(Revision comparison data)
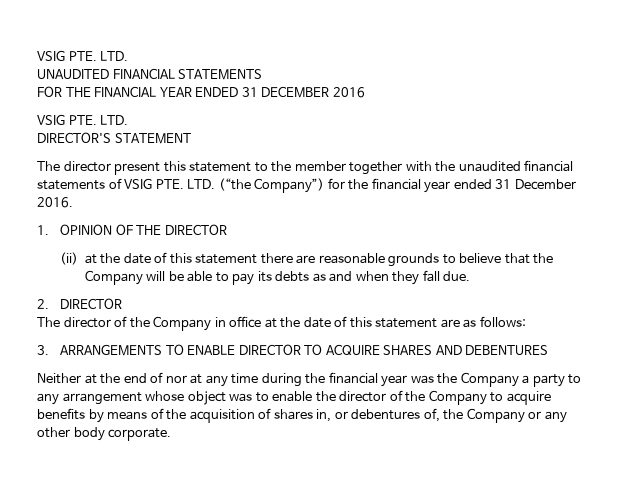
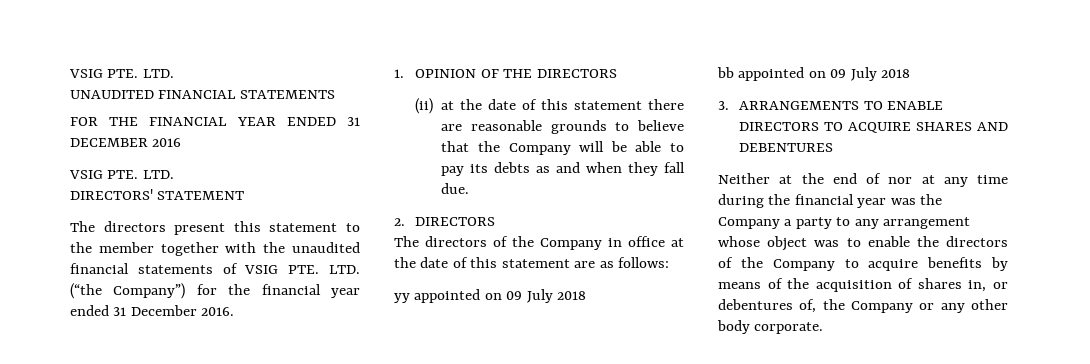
[37,132,111,143] DIRECTOR'S -> [70,189,153,200] DIRECTORS'
[63,161,111,172] director -> [103,221,166,232] directors
[164,224,227,235] DIRECTOR -> [536,69,617,78] DIRECTORS
[60,298,123,309] [37,317,111,328] DIRECTOR // The director -> [415,217,496,226] [394,236,487,247] DIRECTORS // The directors
(526, 321) none -> [394,289,587,303] [717,67,911,81] // yy appointed on 09 July 2018 // bb appointed on 09 July 2018
[238,344,301,355] DIRECTOR -> [739,122,820,131] DIRECTORS
[339,391,387,402] director -> [946,236,1008,247] directors

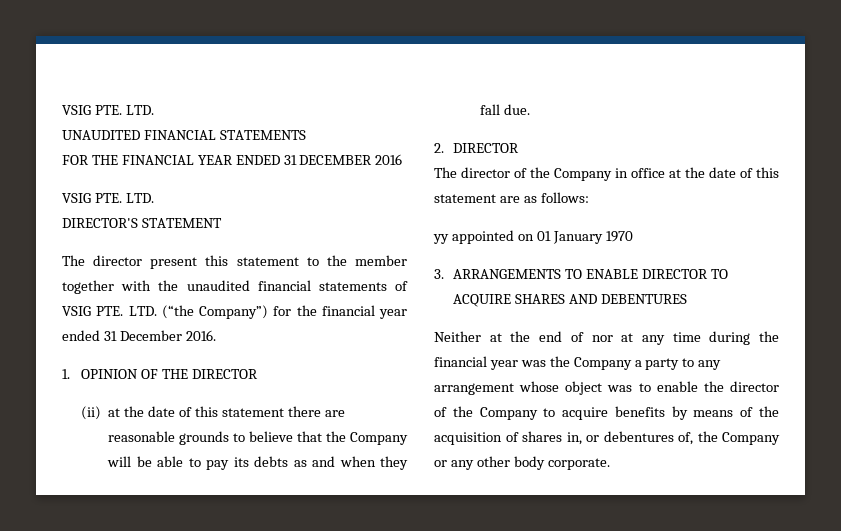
[70,189,153,200] DIRECTORS' -> [62,218,138,228] DIRECTOR'S
[103,221,166,232] directors -> [93,255,143,266] director
[536,69,617,78] DIRECTORS -> [191,369,258,379] DIRECTOR
[415,217,496,226] [394,236,487,247] DIRECTORS // The directors -> [453,143,520,153] [434,167,510,178] DIRECTOR // The director
[506,289,587,303] [717,67,911,81] 09 July 2018 // bb appointed on 09 July 2018 -> [536,231,633,244] 01 January 1970
[739,122,820,131] DIRECTORS -> [641,269,708,279] DIRECTOR
[946,236,1008,247] directors -> [730,381,779,392] director

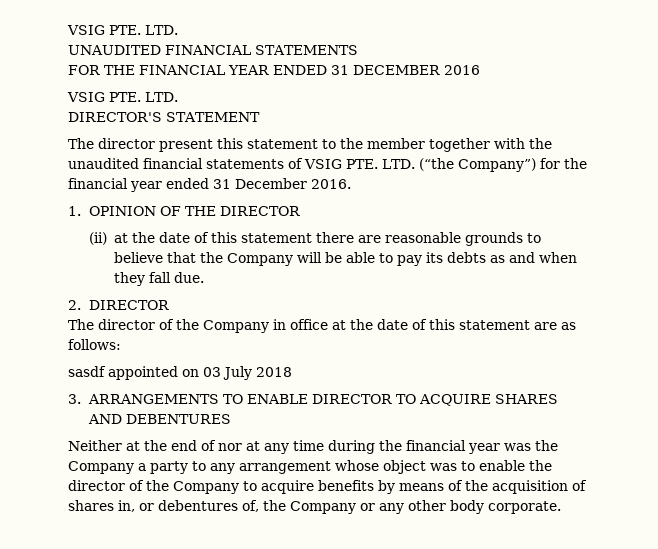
[433,234,449,244] yy -> [68,366,106,377] sasdf
[536,231,633,244] 01 January 1970 -> [203,366,292,380] 03 July 2018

▸ WHAT THE EXERCISE ASKS: The records above are to be copied exactly, without their pictures.

▸ RESPONSE:
[37,132,111,143] DIRECTOR'S -> [70,189,153,200] DIRECTORS'
[63,161,111,172] director -> [103,221,166,232] directors
[164,224,227,235] DIRECTOR -> [536,69,617,78] DIRECTORS
[60,298,123,309] [37,317,111,328] DIRECTOR // The director -> [415,217,496,226] [394,236,487,247] DIRECTORS // The directors
(526, 321) none -> [394,289,587,303] [717,67,911,81] // yy appointed on 09 July 2018 // bb appointed on 09 July 2018
[238,344,301,355] DIRECTOR -> [739,122,820,131] DIRECTORS
[339,391,387,402] director -> [946,236,1008,247] directors

[70,189,153,200] DIRECTORS' -> [62,218,138,228] DIRECTOR'S
[103,221,166,232] directors -> [93,255,143,266] director
[536,69,617,78] DIRECTORS -> [191,369,258,379] DIRECTOR
[415,217,496,226] [394,236,487,247] DIRECTORS // The directors -> [453,143,520,153] [434,167,510,178] DIRECTOR // The director
[506,289,587,303] [717,67,911,81] 09 July 2018 // bb appointed on 09 July 2018 -> [536,231,633,244] 01 January 1970
[739,122,820,131] DIRECTORS -> [641,269,708,279] DIRECTOR
[946,236,1008,247] directors -> [730,381,779,392] director

[433,234,449,244] yy -> [68,366,106,377] sasdf
[536,231,633,244] 01 January 1970 -> [203,366,292,380] 03 July 2018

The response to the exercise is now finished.